Ben altra cosa è la Chicago-style pizza, o pizza in stile Chicago, che diventa sempre più popolare e apprezzata negli States: nata nella città dell’Illinois a fine anni Quaranta, è in pratica una “torta di pizza” cotta in una specifica teglia profonda che determina la formazione del caratteristico bordo alto della pizza, che trattiene uno spesso strato di condimenti, come grandi quantità di formaggio e una corposa salsa di pomodoro. Per questo motivo, questo prodotto si chiama anche deep dish pizza (pizza profonda), e si costruisce al contrario: il formaggio va sotto il sugo e altri condimenti, perché la pizza impiega molto tempo a cuocere e così il formaggio non si brucia.
In teglia è preparata anche la Detroit-style pizza, la pizza in stile Detroit che è uno degli alimenti più iconici della città dei motori: anche questa nasce nel dopoguerra e deriva probabilmente dalle preparazioni siciliane, e in particolare dallo sfincione. Si tratta quindi di una pizza rettangolare molto alta, cotta in una teglia rettangolare pesante dai bordi alti – originariamente in acciaio ricavato da componenti di scarto dell’industria automobilistica locale – condita con una salsa a base di pomodoro cotto e formaggio brick del Wisconsin, che viene spalmato anche sui bordi e caramellato contro la teglia, per formare un bordo croccante e merlettato, detto frico.
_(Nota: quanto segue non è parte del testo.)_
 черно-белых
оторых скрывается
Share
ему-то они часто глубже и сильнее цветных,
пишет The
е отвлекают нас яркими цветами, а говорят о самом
Spostandoci nel Missouri troviamo la St. Louis-style pizza, la pizza in Stile St. Louis, che si caratterizza per un impasto molto sottile e simile a quello di un cracker, fatto senza lievito, condito generalmente con formaggio Provel e tagliato in pezzi quadrati o rettangolari invece che a spicchi.
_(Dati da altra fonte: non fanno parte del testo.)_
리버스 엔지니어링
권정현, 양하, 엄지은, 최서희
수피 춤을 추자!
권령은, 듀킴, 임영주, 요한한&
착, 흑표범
Nel New England e in altre regioni del nord-est degli Stati Uniti è diffusa invece la Greek pizza, pizza in stile greco, derivata dalle preparazioni degli immigrati greci che si stabilirono nell’area: la pizza viene lievitata e cotta in una teglia di metallo poco profonda e ha una crosta tipicamente spugnosa, aerea e leggera, condita con salsa di pomodoro e ingredienti tipici greci, come olive kalamata, cuori di carciofi e formaggio feta.
Chiudiamo con uno sguardo a quelle che non sono stili, ma tipologie specifiche di pizza molto diffuse negli Stati Uniti.
La prima l’abbiamo citata varie volte: la Pepperoni Pizza è forse la pizza più famosa degli States, fatta con tanto formaggio grattugiato fuso e fettine del classico salamino piccante locale.
Celeberrima è anche la Hawaiian pizza (nata in realtà in Canada), ovvero la controversa pizza con pancetta o prosciutto e ananas, che fa il paio con le tante varianti di Californian Pizza: nella regione meridionale degli Stati Uniti, infatti, la pizza accoglie condimenti bizzarri e freschi come avocado, pollo, salsa barbecue, fichi e persino patè.
In ultimo, citiamo la Clam pie pizza nata negli anni Cinquanta nel New England, che in pratica è l’adattamento in chiave pizza di un piatto storico dello Stato, la covered pie (nata nel periodo coloniale) fatta con le vongole.